La Libye convoitée par les géants gaziers

Les géants internationaux du gaz devaient s’affronter dimanche pour remporter les premiers blocs de prospection en Libye, dans un contexte de concurrence exacerbée marqué par le retour de ce pays sur la scène internationale. Trente-cinq compagnies, dont Gaz de France et le Britannique BP, se disputent une douzaine de contrats pour la prospection de 41 blocs en mer et dans les bassins de Syrte (Nord), de Ghdamess, Murzek (Sud) et Cyrénaïque (Est), sur une surface totale de 72.500 km2. Exxon mobil, Shell, Total et Eni (Italie) figurent également sur les rangs, comme Gazprom (Russie) et les américains Chevron et Pan American Energy LLC. La Compagnie nationale du pétrole (NOC) qui pilote l’opération a également établi une liste de 21 sociétés qui pourront postuler pour le droit d’investir dans les projets d’extraction, dont Oil India, Japan Petroleum, Nippon Oil, Mitsubishi Corp ainsi que Korea Gas. La soumission des offres et l’ouverture des plis ont été effectuées dimanche matin dans un hôtel à Tripoli dans une atmosphère tendue et les résultats devraient être annoncés à partir de 14H30 GMT, selon la NOC. Gaz de France qui importe une grande quantité de son gaz de Libye "souhaite mettre un pied" dans ce pays, selon un responsable de la compagnie. «La Libye nous intéresse au plus haut point et nous souhaitons y travailler», a déclaré à l’AFP Renato Gurrero-Serreau de la direction exploration et production de Gaz de France.
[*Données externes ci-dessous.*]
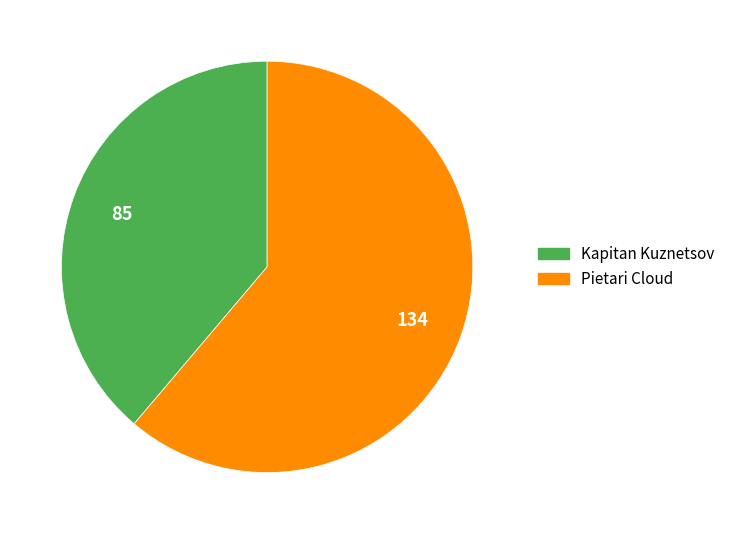

How many segments does this pie chart have?

2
Lancé en juillet, cet appel d’offres est le quatrième pour l’exploration d’hydrocarbures en Libye, mais le premier portant sur le gaz naturel. «Ca sera très serré. Les offres seront à un ou deux points de pourcentage près», a observé un responsable pétrolier occidental. «Le critère principal de réussite est la part de la production que la compagnie s’engage à céder à la compagnie nationale», a-t-il expliqué sous couvert de l’anonymat. En décembre 2006, lors du 3e round, sept entreprises, dont quatre russes et une chinoise, avaient remporté des contrats pétroliers, en descendant jusqu’à 7,8% de part de production, au grand dam des compagnies européennes plus soucieuses de leur rentabilité. Certains pétroliers ont même accusé les Asiatiques de dumping, estimant que de telles offres ne fonctionnaient pas sur de seuls critères économiques.